** Exercise tasks **
A. In the passage on the Rivulet language, what is the only form of branching?
B. Please pick up the passage on the Rivulet language after its last sentence and continue it.

** Document extract **

--- Start ---

The first list, List 1, is sometimes used as the output stream. This is an interpreter setting, as is whether they are displayed as numerical data or a Unicode string (where each value is rounded to the nearest integer).
Every strand of every glyph runs in a Rivulet program; there is no equivalent of an "if" statement. If a glyph leads to an unwanted state, that glyph and the others of its block (all contiguous glyphs of the same level or higher), can be rolled back, setting the execution state to what it was before the glyph (or set of glyphs) fired. The conditional rollback is the only form of branching in Rivulet. Loops only end with a rollback of their last iteration. Tests for rollback are that a single cell or an entire list is either zero or non-zero, indicated by a special strand called the Question Strand.

--- End ---

** Dataset content **
--- Start ---

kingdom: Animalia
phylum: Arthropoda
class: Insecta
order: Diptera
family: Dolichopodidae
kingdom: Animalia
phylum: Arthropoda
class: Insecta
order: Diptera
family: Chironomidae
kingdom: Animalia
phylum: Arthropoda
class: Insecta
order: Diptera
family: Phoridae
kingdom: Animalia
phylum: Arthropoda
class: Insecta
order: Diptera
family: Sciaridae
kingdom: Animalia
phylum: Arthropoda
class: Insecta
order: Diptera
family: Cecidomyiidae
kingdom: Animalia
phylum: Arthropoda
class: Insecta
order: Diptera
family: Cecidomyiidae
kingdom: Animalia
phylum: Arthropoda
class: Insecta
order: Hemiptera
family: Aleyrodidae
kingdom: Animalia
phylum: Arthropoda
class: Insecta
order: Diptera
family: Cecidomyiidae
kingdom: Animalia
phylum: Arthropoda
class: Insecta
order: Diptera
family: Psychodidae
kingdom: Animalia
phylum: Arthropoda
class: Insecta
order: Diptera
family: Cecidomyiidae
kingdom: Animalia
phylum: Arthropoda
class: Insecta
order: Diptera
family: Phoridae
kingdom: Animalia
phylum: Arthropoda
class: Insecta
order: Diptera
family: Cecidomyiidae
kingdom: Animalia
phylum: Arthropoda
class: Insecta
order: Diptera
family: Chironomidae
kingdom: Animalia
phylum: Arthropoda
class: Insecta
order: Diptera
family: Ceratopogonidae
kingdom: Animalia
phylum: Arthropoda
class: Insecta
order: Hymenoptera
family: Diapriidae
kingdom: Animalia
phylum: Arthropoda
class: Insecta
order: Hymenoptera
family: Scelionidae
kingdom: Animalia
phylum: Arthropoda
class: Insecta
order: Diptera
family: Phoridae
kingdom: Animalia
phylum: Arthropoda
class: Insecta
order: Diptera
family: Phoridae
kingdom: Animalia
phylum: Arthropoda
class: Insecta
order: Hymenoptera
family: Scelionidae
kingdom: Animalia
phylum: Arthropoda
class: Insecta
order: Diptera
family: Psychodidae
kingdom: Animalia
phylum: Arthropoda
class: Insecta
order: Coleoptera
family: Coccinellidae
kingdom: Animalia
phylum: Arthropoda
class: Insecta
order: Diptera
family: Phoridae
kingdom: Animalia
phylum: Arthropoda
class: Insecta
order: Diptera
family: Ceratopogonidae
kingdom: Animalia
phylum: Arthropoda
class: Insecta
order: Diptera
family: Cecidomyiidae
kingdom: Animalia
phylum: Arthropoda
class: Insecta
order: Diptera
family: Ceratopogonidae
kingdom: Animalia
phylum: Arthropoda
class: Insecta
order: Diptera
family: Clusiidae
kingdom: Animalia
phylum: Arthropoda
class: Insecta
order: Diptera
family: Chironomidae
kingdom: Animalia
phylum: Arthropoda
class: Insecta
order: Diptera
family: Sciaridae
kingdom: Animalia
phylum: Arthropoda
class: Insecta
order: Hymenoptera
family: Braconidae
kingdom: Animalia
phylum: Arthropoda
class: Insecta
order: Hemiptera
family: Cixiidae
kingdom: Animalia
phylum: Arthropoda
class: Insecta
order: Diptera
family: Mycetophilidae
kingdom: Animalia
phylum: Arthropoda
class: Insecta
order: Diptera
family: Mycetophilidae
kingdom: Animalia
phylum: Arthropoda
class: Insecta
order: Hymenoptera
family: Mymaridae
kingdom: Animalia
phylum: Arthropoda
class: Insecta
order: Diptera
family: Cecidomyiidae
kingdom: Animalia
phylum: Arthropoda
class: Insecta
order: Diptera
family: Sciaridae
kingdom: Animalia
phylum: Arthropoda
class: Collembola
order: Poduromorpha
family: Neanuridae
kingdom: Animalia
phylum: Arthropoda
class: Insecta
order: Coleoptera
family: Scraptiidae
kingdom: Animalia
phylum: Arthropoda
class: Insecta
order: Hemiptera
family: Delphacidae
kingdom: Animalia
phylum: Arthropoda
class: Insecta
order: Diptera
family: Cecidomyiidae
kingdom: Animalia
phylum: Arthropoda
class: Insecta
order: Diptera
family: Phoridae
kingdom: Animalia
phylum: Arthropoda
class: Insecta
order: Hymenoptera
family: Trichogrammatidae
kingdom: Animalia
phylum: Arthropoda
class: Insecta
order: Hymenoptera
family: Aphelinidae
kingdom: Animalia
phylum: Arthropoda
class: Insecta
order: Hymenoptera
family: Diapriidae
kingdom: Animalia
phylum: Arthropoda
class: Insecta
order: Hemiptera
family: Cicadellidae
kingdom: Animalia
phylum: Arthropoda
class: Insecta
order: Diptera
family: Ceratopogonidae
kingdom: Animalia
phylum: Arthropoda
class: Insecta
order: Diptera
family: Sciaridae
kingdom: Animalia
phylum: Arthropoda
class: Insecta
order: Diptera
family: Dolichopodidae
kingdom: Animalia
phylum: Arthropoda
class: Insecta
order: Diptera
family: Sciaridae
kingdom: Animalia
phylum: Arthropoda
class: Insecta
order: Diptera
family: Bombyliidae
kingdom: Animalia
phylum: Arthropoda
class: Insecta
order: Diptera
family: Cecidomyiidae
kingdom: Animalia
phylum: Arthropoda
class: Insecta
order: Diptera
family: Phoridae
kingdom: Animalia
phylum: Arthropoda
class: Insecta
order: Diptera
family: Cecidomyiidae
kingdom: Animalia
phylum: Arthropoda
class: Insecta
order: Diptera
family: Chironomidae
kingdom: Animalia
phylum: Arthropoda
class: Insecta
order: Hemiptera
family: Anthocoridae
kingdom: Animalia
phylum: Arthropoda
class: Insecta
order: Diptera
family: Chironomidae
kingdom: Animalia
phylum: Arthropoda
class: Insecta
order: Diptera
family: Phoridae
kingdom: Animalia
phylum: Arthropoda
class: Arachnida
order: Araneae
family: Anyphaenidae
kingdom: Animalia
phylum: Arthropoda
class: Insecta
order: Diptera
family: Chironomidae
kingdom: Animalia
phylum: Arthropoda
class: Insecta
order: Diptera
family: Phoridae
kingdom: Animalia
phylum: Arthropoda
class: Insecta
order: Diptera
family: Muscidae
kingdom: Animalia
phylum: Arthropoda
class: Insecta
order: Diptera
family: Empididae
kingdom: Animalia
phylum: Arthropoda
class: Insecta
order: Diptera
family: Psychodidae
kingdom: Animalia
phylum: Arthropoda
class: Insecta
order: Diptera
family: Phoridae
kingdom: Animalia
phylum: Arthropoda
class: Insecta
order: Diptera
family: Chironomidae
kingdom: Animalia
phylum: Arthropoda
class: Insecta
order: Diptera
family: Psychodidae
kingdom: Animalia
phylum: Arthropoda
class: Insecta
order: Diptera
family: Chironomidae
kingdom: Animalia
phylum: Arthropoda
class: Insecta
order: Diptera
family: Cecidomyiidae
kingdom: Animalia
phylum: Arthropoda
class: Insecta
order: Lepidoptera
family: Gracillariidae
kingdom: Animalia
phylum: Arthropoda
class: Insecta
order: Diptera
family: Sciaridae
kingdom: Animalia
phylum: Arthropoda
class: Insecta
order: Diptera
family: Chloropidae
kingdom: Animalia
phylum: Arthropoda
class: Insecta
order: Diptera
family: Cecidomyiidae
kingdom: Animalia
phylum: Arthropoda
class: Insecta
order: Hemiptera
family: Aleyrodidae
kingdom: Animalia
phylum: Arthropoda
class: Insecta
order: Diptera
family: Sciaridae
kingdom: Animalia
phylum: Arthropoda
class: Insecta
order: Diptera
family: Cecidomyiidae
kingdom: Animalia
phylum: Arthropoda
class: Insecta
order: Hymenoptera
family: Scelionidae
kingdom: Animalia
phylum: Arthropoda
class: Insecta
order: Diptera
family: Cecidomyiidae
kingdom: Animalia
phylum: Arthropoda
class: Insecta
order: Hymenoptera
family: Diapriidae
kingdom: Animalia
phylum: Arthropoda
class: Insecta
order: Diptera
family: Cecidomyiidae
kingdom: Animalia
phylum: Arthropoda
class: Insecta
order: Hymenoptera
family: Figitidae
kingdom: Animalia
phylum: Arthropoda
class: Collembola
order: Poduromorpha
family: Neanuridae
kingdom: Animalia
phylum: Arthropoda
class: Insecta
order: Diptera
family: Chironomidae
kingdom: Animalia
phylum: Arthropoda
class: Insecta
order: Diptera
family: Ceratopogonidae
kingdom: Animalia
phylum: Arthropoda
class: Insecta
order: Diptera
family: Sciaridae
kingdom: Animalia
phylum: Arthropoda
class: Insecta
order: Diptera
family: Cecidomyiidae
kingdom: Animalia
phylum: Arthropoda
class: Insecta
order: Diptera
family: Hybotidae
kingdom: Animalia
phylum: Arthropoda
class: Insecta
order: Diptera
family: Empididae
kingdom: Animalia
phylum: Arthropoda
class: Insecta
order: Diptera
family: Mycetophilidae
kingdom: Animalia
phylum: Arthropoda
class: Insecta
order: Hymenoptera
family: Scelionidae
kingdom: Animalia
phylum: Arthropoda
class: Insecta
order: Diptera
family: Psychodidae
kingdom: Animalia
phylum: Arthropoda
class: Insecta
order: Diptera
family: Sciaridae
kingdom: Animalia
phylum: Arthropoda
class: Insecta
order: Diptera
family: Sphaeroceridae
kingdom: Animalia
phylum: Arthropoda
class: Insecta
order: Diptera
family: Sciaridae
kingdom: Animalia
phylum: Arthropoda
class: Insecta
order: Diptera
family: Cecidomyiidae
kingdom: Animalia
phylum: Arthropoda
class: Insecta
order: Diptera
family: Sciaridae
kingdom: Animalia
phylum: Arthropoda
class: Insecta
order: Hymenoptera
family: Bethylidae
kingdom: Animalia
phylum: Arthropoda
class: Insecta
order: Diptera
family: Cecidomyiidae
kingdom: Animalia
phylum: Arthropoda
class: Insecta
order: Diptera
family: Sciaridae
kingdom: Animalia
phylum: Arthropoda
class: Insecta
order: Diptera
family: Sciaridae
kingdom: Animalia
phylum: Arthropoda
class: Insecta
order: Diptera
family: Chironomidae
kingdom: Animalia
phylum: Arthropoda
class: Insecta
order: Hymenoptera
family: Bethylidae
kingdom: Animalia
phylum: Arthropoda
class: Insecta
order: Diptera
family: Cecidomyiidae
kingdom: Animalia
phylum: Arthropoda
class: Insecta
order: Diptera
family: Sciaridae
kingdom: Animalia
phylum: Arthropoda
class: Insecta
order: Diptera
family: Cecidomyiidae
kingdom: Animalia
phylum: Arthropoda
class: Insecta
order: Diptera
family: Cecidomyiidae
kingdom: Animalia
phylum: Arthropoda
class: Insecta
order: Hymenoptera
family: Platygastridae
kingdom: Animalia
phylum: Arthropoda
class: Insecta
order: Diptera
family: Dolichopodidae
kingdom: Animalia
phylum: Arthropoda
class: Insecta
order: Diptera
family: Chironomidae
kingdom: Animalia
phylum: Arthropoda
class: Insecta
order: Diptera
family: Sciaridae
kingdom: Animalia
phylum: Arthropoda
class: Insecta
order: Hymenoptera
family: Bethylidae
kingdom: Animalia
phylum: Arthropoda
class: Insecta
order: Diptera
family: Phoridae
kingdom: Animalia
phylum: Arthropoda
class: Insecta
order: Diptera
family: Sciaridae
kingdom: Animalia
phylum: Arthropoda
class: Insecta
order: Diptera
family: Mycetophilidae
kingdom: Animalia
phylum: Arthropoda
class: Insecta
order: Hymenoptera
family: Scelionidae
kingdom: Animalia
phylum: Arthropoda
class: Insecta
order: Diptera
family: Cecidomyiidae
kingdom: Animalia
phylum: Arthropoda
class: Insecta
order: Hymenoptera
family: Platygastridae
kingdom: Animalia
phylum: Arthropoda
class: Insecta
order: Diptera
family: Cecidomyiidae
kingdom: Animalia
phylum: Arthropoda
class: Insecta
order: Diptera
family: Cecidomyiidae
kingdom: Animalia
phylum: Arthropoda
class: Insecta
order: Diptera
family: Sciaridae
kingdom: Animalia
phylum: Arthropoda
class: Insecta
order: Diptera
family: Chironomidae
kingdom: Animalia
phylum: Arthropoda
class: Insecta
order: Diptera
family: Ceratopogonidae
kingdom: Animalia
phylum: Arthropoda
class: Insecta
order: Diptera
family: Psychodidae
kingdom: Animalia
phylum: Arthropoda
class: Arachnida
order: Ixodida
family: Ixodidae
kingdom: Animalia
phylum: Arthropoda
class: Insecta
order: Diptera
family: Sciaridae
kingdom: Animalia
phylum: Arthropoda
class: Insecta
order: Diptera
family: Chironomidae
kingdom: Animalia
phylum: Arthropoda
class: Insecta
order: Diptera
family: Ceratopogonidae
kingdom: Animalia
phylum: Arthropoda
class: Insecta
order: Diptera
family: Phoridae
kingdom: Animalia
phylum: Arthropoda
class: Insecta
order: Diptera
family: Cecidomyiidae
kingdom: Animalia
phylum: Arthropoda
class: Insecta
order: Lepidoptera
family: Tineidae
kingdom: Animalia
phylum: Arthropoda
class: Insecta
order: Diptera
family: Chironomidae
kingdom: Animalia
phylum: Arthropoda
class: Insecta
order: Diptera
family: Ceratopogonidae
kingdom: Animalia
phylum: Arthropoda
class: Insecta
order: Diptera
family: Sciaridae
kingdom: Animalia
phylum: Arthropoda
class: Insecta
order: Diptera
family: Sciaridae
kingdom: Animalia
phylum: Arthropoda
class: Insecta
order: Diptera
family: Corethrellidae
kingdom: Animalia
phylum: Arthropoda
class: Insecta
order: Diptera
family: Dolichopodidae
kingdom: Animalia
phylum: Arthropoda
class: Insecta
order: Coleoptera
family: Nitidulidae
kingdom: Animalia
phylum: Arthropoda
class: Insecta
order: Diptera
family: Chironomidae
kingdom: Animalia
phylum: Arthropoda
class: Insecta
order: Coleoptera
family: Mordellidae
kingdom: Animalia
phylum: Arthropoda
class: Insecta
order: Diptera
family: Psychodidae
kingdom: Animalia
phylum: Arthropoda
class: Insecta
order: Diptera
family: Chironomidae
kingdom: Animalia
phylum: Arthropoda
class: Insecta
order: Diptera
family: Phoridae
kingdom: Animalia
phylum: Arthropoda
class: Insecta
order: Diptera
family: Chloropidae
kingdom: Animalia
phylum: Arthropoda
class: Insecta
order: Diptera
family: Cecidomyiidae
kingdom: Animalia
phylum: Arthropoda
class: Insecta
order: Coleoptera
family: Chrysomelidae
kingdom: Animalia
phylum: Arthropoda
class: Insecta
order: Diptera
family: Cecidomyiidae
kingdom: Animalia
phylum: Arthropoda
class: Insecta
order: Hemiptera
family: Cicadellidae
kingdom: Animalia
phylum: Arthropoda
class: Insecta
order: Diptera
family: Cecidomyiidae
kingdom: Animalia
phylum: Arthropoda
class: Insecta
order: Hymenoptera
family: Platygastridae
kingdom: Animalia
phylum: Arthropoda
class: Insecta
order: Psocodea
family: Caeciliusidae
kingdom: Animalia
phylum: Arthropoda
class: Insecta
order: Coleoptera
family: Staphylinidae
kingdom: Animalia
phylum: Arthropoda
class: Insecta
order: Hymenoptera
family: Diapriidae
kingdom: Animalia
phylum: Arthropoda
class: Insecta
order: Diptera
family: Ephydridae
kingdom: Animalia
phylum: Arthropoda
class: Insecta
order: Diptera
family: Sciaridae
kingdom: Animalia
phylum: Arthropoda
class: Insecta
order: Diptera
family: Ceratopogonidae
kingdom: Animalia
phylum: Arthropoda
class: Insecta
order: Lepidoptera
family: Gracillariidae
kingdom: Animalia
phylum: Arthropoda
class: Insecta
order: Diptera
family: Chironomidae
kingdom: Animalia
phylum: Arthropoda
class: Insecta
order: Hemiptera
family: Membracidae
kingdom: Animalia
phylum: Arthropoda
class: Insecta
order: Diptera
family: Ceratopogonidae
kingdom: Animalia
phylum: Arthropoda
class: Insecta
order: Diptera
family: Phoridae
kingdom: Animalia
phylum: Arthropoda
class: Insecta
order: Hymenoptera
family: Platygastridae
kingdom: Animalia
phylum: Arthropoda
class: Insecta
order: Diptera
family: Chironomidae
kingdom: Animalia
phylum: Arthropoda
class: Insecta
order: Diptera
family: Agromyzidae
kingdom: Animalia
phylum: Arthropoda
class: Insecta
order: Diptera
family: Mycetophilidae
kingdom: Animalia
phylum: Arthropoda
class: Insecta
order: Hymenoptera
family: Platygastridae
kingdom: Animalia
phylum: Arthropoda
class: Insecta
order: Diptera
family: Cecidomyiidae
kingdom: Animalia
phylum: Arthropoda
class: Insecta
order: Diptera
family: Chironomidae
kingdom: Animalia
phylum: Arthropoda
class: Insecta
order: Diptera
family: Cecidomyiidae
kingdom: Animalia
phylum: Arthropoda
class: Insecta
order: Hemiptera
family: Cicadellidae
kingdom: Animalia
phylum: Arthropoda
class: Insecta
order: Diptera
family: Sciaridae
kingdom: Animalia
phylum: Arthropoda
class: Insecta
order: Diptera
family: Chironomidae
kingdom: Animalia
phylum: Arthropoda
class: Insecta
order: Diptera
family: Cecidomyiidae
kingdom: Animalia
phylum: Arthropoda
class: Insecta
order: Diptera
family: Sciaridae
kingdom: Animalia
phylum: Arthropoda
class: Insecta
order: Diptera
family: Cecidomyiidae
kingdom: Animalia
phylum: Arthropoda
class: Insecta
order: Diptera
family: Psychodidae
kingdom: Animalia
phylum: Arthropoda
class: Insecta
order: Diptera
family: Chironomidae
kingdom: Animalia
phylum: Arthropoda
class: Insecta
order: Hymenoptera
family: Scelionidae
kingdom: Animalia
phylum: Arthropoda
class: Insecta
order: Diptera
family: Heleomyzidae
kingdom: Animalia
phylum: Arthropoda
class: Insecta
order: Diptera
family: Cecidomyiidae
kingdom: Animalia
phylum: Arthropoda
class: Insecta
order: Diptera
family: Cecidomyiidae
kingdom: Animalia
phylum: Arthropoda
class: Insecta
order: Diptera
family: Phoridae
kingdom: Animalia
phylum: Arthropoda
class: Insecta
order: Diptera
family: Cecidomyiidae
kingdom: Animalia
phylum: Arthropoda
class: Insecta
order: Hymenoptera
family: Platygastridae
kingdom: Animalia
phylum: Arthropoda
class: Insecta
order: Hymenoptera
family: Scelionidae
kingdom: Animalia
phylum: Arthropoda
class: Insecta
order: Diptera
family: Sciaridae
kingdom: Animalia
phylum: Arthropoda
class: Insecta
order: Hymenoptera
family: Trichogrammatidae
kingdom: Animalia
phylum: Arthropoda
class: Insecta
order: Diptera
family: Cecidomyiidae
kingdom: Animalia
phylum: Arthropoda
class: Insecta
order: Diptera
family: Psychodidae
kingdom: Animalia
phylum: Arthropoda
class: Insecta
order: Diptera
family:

--- End ---

** Results of the exercise **
A. The conditional rollback.

B.
Data strands are run in the order they begin at the top left, moving through each column flowing to the right. So the strand beginning at coordinate 2,0 is run, then 2,1, then 3,0, and so on. Question strands are always run after the data strands are executed.
Rivulet's nuanced grammar may seem overwhelming at first but becomes easy to read and write with practice.
Glyphs begin with markers: ╵ in the upper left and end with ╷ at the bottom right. They must not have a vertically-oriented character directly above or below them, or they'll be confused for strands. Any text outside of glyph markers is ignored.
The level of the glyph is marked by how many ╵s appear at the beginning of the glyph. Levels tell where glyphs fall within larger blocks of code.
Glyphs can be arranged vertically or side-by-side. They are read in the order of their starting marker location: top-to-bottom, left-to-right.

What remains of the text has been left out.